--- START ---
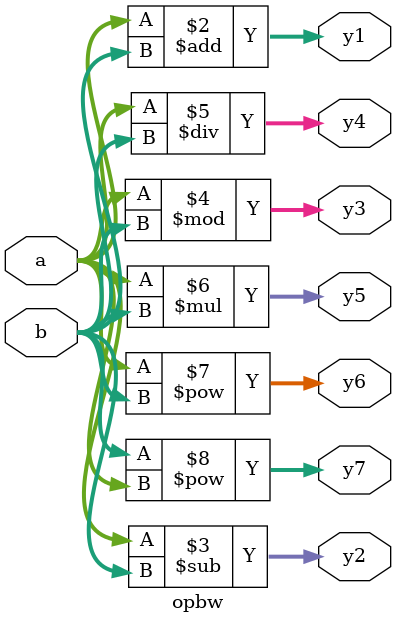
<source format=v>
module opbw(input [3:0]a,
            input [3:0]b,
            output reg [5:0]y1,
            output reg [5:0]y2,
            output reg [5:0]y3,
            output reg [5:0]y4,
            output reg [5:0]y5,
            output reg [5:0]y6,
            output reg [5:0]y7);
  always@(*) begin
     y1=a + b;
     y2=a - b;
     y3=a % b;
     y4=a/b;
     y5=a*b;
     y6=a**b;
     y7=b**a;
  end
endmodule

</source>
--- END ---
--- START ---
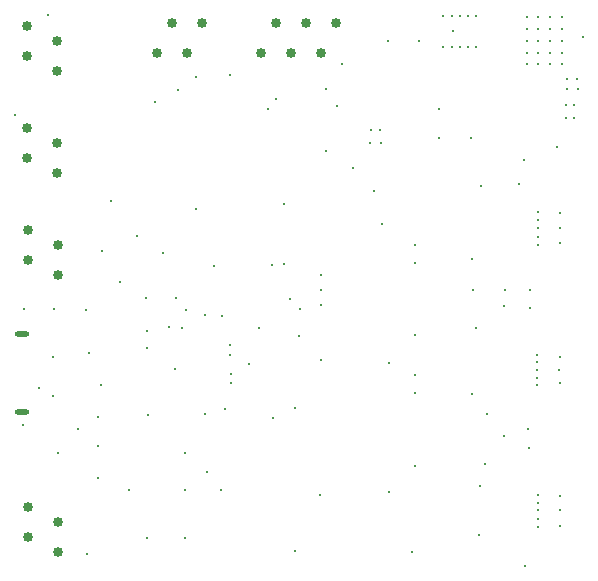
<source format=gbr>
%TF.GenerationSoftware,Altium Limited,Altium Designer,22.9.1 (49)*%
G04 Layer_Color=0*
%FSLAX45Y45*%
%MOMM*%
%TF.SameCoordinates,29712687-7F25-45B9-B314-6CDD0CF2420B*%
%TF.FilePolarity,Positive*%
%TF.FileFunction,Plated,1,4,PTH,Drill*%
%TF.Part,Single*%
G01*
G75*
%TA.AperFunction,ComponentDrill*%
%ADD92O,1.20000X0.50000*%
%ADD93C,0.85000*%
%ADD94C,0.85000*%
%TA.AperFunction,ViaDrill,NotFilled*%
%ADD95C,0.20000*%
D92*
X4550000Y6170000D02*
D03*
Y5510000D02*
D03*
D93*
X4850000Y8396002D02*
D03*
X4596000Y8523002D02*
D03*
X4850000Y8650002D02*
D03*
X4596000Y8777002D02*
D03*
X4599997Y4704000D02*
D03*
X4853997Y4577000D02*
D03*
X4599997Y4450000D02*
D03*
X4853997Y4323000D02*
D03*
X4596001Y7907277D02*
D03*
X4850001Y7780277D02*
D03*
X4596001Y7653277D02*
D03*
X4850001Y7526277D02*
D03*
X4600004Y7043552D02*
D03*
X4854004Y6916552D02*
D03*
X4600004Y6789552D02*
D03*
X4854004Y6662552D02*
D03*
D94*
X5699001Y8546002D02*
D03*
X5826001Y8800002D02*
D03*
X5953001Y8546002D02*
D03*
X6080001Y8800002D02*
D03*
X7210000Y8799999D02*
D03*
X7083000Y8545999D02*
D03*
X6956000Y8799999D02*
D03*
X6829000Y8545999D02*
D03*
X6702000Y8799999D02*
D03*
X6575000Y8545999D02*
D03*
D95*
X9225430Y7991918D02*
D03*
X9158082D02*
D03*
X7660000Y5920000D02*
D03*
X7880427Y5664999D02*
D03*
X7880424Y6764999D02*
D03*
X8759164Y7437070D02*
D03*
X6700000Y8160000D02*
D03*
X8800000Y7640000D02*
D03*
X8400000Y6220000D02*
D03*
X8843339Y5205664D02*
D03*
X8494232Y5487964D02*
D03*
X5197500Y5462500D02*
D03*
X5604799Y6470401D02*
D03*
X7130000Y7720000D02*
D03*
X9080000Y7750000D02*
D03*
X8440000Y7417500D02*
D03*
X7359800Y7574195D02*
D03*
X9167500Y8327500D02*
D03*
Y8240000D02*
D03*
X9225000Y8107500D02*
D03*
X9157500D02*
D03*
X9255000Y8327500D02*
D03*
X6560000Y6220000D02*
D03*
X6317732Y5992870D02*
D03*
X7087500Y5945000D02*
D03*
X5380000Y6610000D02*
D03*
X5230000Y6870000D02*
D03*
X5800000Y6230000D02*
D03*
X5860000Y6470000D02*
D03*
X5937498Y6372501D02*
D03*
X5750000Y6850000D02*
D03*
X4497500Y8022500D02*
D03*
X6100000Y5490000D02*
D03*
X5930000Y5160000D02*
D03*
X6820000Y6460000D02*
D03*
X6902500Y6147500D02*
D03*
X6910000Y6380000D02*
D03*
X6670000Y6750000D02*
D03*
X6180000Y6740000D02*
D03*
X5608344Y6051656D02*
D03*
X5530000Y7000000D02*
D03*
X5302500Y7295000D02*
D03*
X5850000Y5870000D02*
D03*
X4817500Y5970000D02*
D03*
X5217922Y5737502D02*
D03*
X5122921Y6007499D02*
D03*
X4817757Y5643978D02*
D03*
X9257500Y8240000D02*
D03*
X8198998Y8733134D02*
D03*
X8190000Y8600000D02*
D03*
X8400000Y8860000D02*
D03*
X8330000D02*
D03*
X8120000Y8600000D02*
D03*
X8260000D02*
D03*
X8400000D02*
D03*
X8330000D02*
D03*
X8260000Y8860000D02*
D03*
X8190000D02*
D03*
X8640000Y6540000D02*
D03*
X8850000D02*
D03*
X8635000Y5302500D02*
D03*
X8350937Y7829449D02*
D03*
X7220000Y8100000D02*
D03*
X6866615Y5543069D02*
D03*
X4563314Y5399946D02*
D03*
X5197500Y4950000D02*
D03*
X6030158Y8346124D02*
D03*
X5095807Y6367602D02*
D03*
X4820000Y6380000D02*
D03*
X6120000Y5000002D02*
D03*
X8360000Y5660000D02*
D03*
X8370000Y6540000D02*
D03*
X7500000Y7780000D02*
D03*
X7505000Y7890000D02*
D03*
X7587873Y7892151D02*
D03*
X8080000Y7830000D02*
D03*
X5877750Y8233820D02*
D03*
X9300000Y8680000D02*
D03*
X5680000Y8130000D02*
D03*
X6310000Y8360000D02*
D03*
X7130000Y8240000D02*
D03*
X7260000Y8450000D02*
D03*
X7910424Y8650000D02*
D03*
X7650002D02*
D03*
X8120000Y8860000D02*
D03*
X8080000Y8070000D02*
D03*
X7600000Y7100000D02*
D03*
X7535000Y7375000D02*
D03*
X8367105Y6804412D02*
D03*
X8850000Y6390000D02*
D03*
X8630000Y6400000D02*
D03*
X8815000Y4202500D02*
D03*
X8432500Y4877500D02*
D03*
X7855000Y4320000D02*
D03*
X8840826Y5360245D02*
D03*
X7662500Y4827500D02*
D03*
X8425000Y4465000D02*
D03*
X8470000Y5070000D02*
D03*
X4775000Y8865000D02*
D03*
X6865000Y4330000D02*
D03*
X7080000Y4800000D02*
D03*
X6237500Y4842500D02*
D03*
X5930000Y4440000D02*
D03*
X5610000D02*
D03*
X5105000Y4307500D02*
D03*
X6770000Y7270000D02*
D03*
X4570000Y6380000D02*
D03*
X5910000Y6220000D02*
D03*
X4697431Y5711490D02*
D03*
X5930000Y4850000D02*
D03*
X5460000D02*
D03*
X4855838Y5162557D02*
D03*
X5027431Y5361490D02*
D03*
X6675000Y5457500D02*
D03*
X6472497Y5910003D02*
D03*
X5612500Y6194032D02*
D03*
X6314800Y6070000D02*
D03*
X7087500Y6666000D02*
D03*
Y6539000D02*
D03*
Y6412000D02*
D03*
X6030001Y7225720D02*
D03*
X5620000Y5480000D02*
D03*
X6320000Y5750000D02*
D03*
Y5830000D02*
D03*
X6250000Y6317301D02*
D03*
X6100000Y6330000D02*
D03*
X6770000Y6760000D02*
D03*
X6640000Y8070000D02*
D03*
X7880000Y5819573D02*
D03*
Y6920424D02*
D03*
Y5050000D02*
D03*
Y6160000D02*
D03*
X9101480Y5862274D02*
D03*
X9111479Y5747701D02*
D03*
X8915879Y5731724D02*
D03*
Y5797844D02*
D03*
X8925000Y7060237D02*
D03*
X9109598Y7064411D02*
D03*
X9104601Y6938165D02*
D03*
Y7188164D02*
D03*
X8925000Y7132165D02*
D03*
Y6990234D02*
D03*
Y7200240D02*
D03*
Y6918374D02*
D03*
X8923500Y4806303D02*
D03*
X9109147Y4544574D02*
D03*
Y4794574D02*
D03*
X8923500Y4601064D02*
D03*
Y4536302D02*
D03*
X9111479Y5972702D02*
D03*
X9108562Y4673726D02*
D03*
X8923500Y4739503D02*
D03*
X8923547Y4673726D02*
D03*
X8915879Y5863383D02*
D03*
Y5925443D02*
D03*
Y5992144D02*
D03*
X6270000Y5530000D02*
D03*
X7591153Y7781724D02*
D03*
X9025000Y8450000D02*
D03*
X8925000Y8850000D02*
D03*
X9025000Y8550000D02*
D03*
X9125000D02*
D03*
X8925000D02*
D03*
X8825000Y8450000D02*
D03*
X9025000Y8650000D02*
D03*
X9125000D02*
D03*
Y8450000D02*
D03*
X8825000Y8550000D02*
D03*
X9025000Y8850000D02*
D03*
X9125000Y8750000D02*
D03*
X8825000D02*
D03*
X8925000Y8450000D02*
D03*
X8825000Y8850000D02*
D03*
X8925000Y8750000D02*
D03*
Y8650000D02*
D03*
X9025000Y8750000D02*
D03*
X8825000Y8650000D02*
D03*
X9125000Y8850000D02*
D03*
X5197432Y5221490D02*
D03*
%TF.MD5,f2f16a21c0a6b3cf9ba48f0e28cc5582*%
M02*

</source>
--- END ---
- Assignment: Wherever the string "source" occurs in the records above, copy that line.

- Answer space:
<source format=v>
</source>
<source format=gbr>
</source>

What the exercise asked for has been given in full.